You know what the Department on Disability Services is.  And you know that DDS, either through its Development Disabilities Administration (for waiver services) or through the Rehabilitation Services Administration (for employment-related services), contracts with organizations that directly provide those services (“providers”).  There are other organizations you should know about though.  These are the organizations dedicated to oversight, advocacy and learning with respect to people with developmental disabilities in the District. 

A number of these organizations are federally-mandated and operate under program grants from the Department of Health and Human Services (HHS).  In every state or comparable jurisdiction, you’ll find three key organizations funded largely by HHS’s Administration on Intellectual and Developmental Disabilities, or AIDD, which recently became part of the Administration on Community Living.  These are:
  • State Councils on Developmental Disabilities, focused on advocacy, systems change and capacity building to promote inclusion of people with developmental disabilities.  In D.C., this organization is the Developmental Disabilities Council (www.ddc.dc.gov, 202-727-6744).  I’ve mentioned the DDC in earlier blog posts.
  • State Protection and Advocacy (P&A) Systems, to protect the personal and civil rights of persons with developmental disabilities, often through legal advocacy.  The P&A agency in D.C. is University Legal Services (www.uls-dc.org, 202-547-0198)
  • University Centers for Excellence in Developmental Disabilities Education, Research and Service (UCEDDs), responsible for addressing issues and doing research relating to developmental disability.  The D.C. UCEDD is at Georgetown University (www.gucchdgeorgetown.net/ucedd, 202-687-5503).

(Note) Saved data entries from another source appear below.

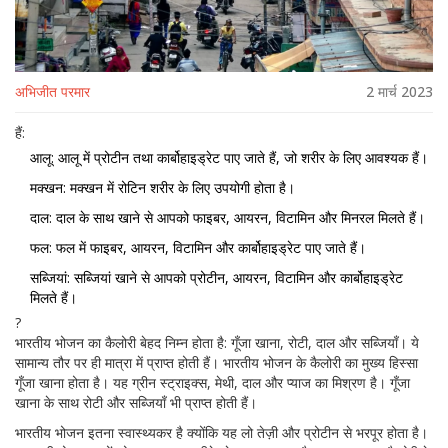
अभिजीत परमार
2 मार्च 2023
हैं:
आलू: आलू में प्रोटीन तथा कार्बोहाइड्रेट पाए जाते हैं, जो शरीर के लिए आवश्यक हैं।
मक्खन: मक्खन में रोटिन शरीर के लिए उपयोगी होता है।
दाल: दाल के साथ खाने से आपको फाइबर, आयरन, विटामिन और मिनरल मिलते हैं।
फल: फल में फाइबर, आयरन, विटामिन और कार्बोहाइड्रेट पाए जाते हैं।
सब्जियां: सब्जियां खाने से आपको प्रोटीन, आयरन, विटामिन और कार्बोहाइड्रेट
मिलते हैं।
?
भारतीय भोजन का कैलोरी बेहद निम्न होता है: गूँजा खाना, रोटी, दाल और सब्जियाँ। ये
सामान्य तौर पर ही मात्रा में प्राप्त होती हैं। भारतीय भोजन के कैलोरी का मुख्य हिस्सा
गूँजा खाना होता है। यह ग्रीन स्ट्राइक्स, मेथी, दाल और प्याज का मिश्रण है। गूँजा
खाना के साथ रोटी और सब्जियाँ भी प्राप्त होती हैं।
भारतीय भोजन इतना स्वास्थ्यकर है क्योंकि यह लो तेज़ी और प्रोटीन से भरपूर होता है।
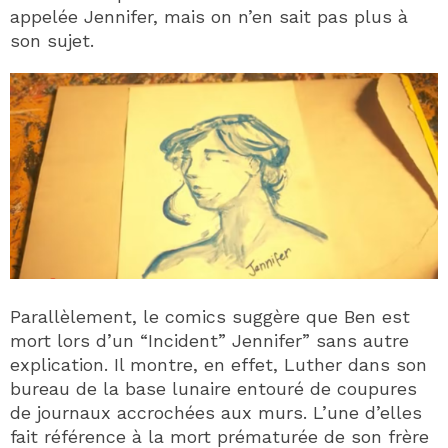
appelée Jennifer, mais on n’en sait pas plus à
son sujet.
Parallèlement, le comics suggère que Ben est
mort lors d’un “Incident” Jennifer” sans autre
explication. Il montre, en effet, Luther dans son
bureau de la base lunaire entouré de coupures
de journaux accrochées aux murs. L’une d’elles
fait référence à la mort prématurée de son frère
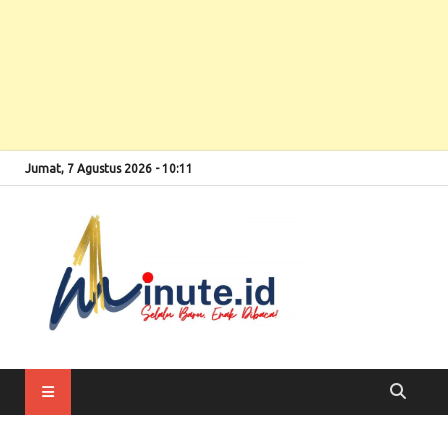
Jumat, 7 Agustus 2026 - 10:11
Selalu Baru, Enak
1minute
Dibaca!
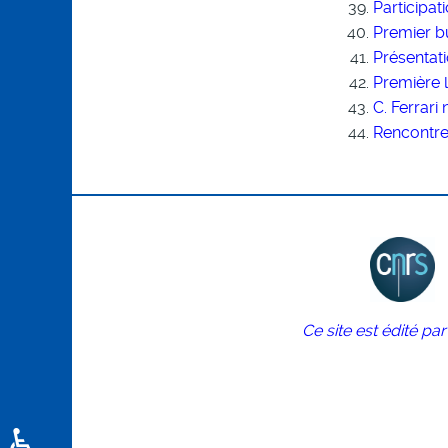
Participa
Premier bu
Présentati
Première 
C. Ferrar
Rencontre
Ce site est édité pa
♿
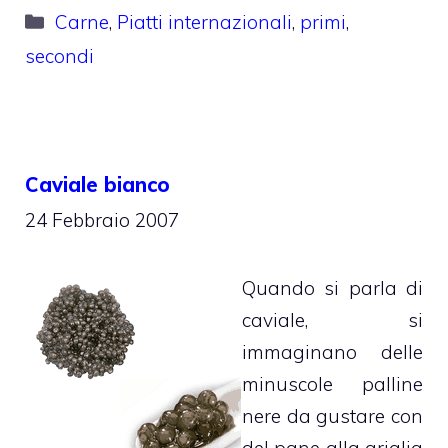
Categorie
Carne
,
Piatti internazionali
,
primi
,
secondi
Caviale bianco
24 Febbraio 2007
Quando si parla di
caviale, si
immaginano delle
minuscole palline
nere da gustare con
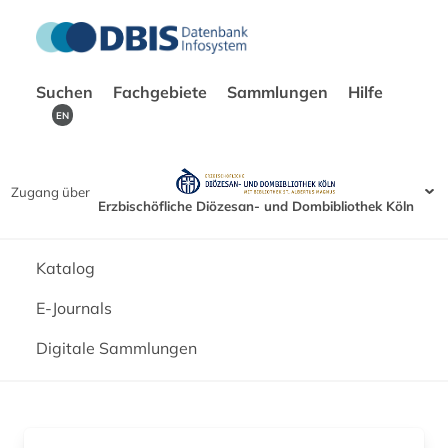
Suchen
Fachgebiete
Sammlungen
Hilfe
EN
Zugang über
Erzbischöfliche Diözesan- und Dombibliothek Köln
Katalog
E-Journals
Digitale Sammlungen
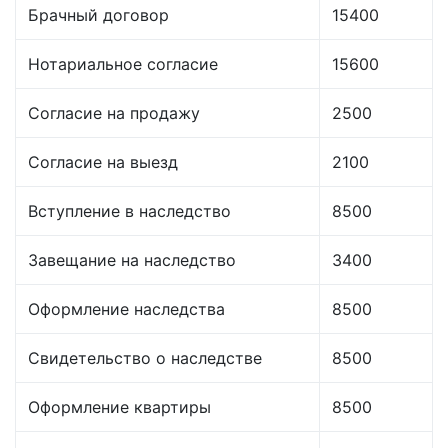
Брачный договор
15400
Нотариальное согласие
15600
Согласие на продажу
2500
Согласие на выезд
2100
Вступление в наследство
8500
Завещание на наследство
3400
Оформление наследства
8500
Свидетельство о наследстве
8500
Оформление квартиры
8500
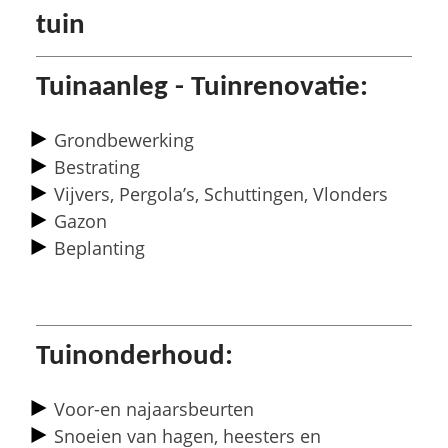
tuin
Tuinaanleg - Tuinrenovatie:
Grondbewerking
Bestrating
Vijvers, Pergola’s, Schuttingen, Vlonders
Gazon
Beplanting
Tuinonderhoud:
Voor-en najaarsbeurten
Snoeien van hagen, heesters en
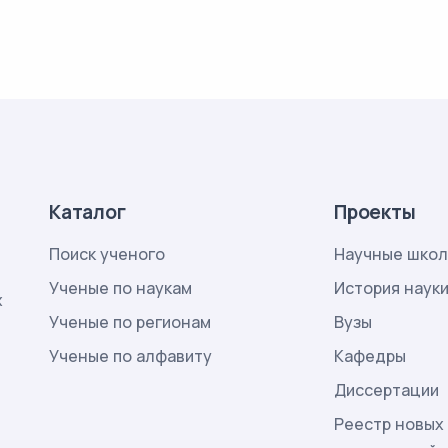
Каталог
Проекты
Поиск ученого
Научные шко
Ученые по наукам
История наук
х
Ученые по регионам
Вузы
Ученые по алфавиту
Кафедры
Диссертации
Реестр новых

 In addition to these federally-mandated groups, D.C. has a unique organization all its own, the Quality Trust for Individuals with Disabilities (www.dcqualitytrust.org, 202-448-1450).  If you haven’t already found Quality Trust, you should.  At this point, I should admit that I am on QT’s board, which I joined last year in order to support an organization that had played such an important role in our son’s life.  Quality Trust was established in 2001 through one of the consent decrees under the Evans lawsuit, which I talked about in an earlier post (“Where We’ve Come From,” September 25, 2014), as “a durable, independent, nonprofit organization that will monitor and advance the individual and collective interests of people with developmental disabilities in the District of Columbia’s service delivery system.”  Through 2011, QT received funding from the D.C. government to help it perform this role, but not anymore.  Quality Trust advocates on behalf of individuals seeking or already receiving DDS services, and monitors services provided by DDS/DDA under the Medicaid waiver.  It also serves as the organizational home for Project Action!, www.dcqualitytrust.org/advocates/join-project-action, a self-advocacy group for persons with developmental disabilities in D.C.  In an important breakthrough, the Quality Trust recently received a competitive HHS grant to develop a national resource center for supported decision-making (www.supporteddecisionmaking.org).


These are organizations that work actively on the advocacy front to make sure DDS is doing its best work and to keep pushing disability services in D.C. toward the future.  Some of them will no doubt be at the DDS performance review hearing before the Council’s Health and Human Services Committee (chair Yvette Alexander) on February 20 at 10 a.m., room 412 of the Wilson Building (1350 Pennsylvania Ave NW).  The D.C. Coalition of Disability Service Providers (www.dccoalitionproviders.org) will also testify. But the committee needs to know that individuals, and not just organizations, care about these issues.  If you can testify, testify.  If you can submit written comments, do that.  If you can come listen, do that.  This is the starting gun for consideration of the budget, and budget translates into services.  We can all be advocates.